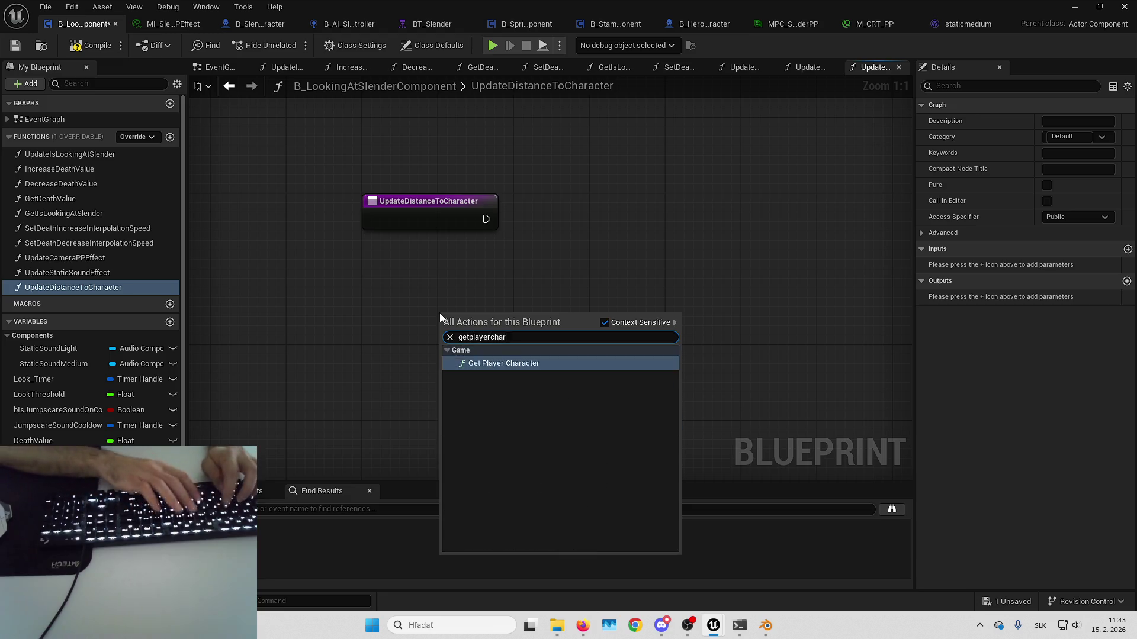
left_click(503, 362)
left_click_drag(509, 303, 617, 282)
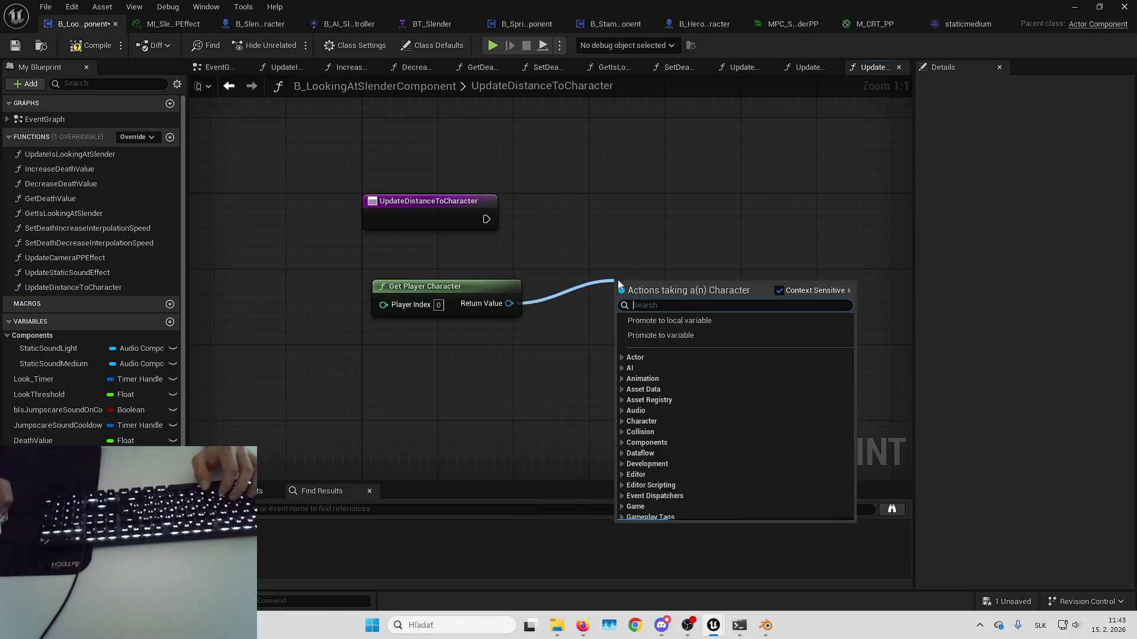
type("get")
-- -- --
### [TASK BRIEF]
What you return should match the material word for word, apart from the pictures.

### [WORKED SOLUTION]
left_click(503, 362)
left_click_drag(509, 303, 617, 282)
type("get")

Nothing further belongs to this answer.